Mayor Quan, Oakland Needs 10,000 Jobs, Not 10,000 Housing Units!

Mayor Quan
Mayor Quan
Oakland Mayor Jean Quan is obviously desperate to maintain her job as Mayor of Oakland. She’s proposed a new version of an old initiative to build 10,000 new housing units, and is set to introduce the idea at tonight’s State of The City Address – perhaps to a chorus of boos from the balcony.

Oakland doesn’t need 10,000 new housing units, it needs 10,000 new jobs. That Jean Quan would propose housing over employment shows she’s totally out of touch with the needs of Oaklanders, and that our economic development program is all-but non existent.

The last time I checked, Oakland’s unemployment rate was still high. It currently stands at 11 percent, and while that’s down from 16 percent in 2009, it’s still around two percent higher than for California (which is at 8.9 percent) and double that for San Francisco, which stands at 5.6 percent. And what’s equally disturbing is that Oakland was the robbery capital of America in 2013 and shows little signs of abating in 2014. What do some people do when they can’t find work for an extend period, and don’t see a way out of their situation? Some turn to robbing others, and there’s a lot of that activity in Oakland.

With the unemployment rate and the robbery rate, you don’t have to be a rocket scientist to know that Oakland needs to attract new business operations. You’d think Oakland would have an effort to market itself to businesses looking to move, right? Well, it doesn’t.

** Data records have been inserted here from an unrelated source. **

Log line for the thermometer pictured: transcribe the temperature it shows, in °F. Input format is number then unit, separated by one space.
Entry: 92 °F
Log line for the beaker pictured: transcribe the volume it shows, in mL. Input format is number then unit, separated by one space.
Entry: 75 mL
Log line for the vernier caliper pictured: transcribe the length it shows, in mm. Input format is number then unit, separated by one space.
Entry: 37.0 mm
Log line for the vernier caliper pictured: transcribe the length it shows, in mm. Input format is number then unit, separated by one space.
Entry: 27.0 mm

The “Advantage Oakland” effort is an initiative to attract business, but to Oakland County, Michigan, not to Oakland California. Yes, Oakland has a set of business relocation assistance programs to draw from, and currently lists Zack Seal as the contact person regarding them, but they’re buried in the City of Oakland website, where you’d have to think of relocating to Oakland to even put yourself in a position to find them. That pretty much means Zack Seal’s got a cush desk job, rather than having a set of marketing tools and a travel budget, and going out to meet manufacturing business owners around America and selling Oakland to them

Mayor Quan’s Administration doesn’t know how to do that. What it knows how to do is chase real estate developers to build housing projects, but that’s an old thing, and has been part of Oakland’s political culture for decades. Many of the developers are local, and pay in to the campaign coffers of Oakland’s city councilmembers, and so are poised to do business here.

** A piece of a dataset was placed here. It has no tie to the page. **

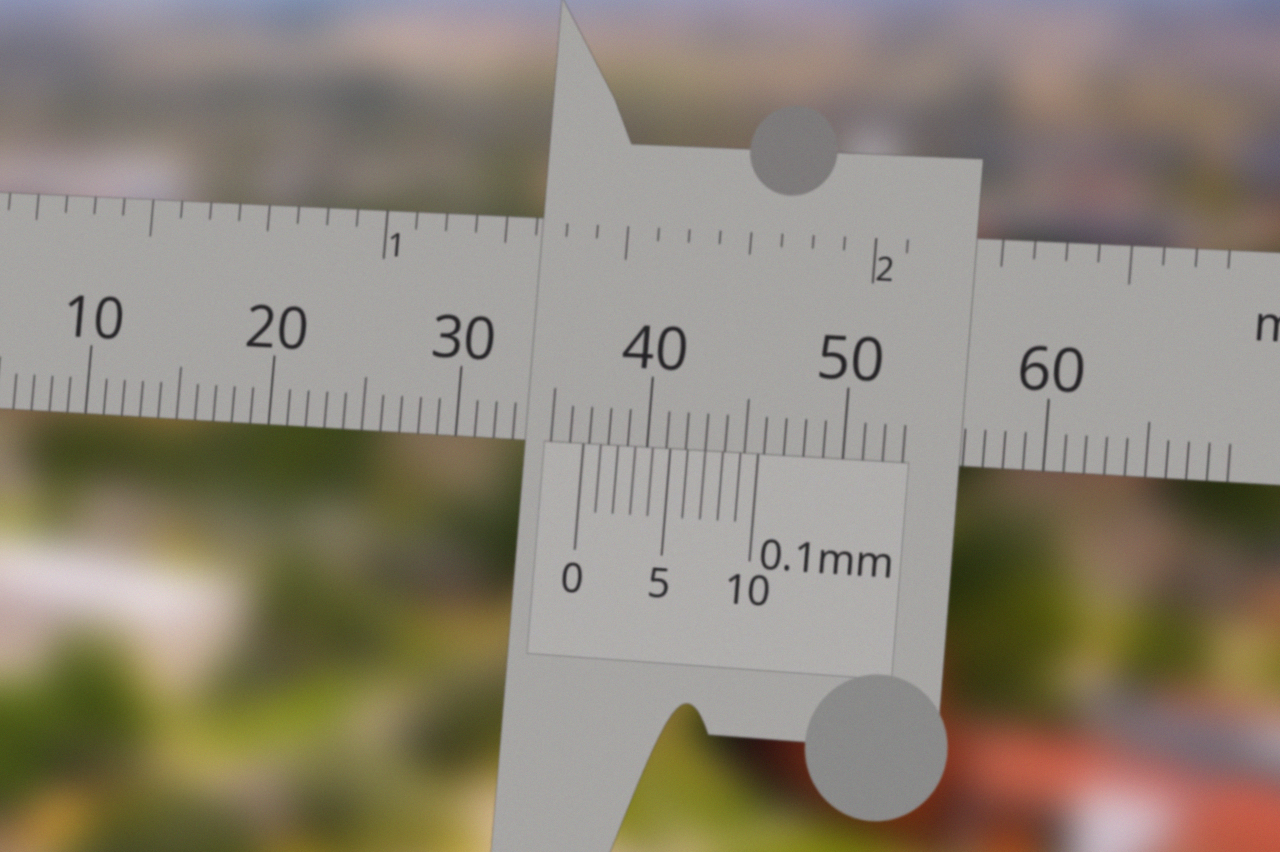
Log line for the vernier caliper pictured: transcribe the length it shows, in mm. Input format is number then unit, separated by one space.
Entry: 36.7 mm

But that’s not what Oakland needs, because it’s done nothing to change that unemployment rate. We’ve had thousands of units of housing built since 2000, and over that entire time, Oakland’s unemployment rate has not once dipped below the average for the State of California. By contrast, San Francisco, which hovered around the State’s average before 2006, moved below it, and is now well-below it.

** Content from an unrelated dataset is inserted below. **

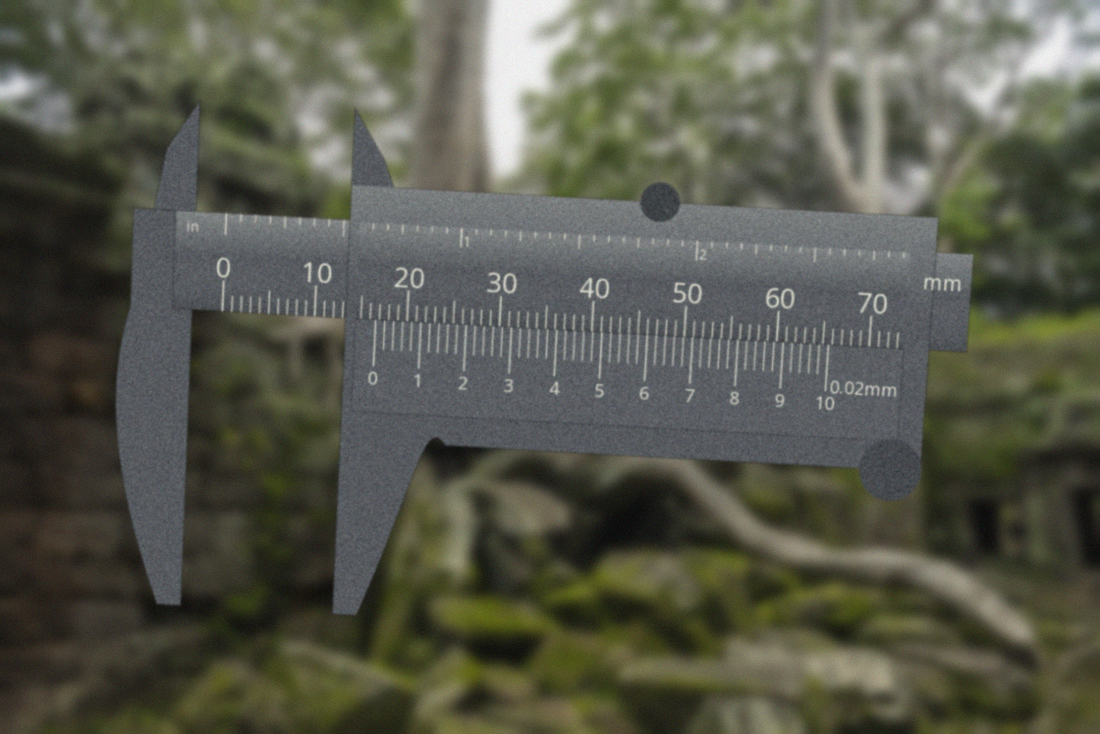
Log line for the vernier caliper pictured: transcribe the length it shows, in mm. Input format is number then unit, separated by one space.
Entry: 16.6 mm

San Francisco has a more desk-top professional class of worker than Oakland, which has been historically blue collar. What has happened is Oakland basically gave up going after manufacturing jobs. It’s not really that we stopped making things in America, but that Oakland never went after businesses that made things once it lost those that did make things and that happened during the 70s and 80s.

As an intern in the Oakland Office of Economic Development in 1987, I formed an initiative that would have saved Oakland’s apparel makers, many located in West Oakland, and I think would have built that area into a local fashion capital today. It was called The Oakland Apparel Incubator and the idea was to convert a warehouse into a giant space for seamstresses, designers, and all that make up Oakland’s small apparel workers, and basically equip them with a set of people and communications systems that would allow them to get orders from around the World and then ship out what they make in an efficient way. The idea was to set up a kind of flexible apparel manufacturing concern in West Oakland.

Outside of California Capital Groups’ Oakland Global Project, I’ve not seen any initiative that creates business and job opportunities for Oaklanders, especially those who make things. Oakland doesn’t even embrace its creative music culture, and tries to ignore its deep history in the rap music genre. That, unless you’re out of your mind, is also a form of manufacturing.

Oakland misses all of that, efforts that would create jobs, and under Jean Quan as Mayor, as the nerve to try and build more housing, thus pushing up the economic forces that have pushed many Oaklanders out of their apartments because they can’t afford them any more.

If Mayor Quan did this to get reelected, it was nothing short of a stupid move. Sorry to be mean, but Oakland needs jobs, not housing. Heck, the housing will follow the jobs anyway – that’s urban planning 101, and something obviously lost on Quan’s Administration.

This will be Mayor Quan’s last State of The City Address.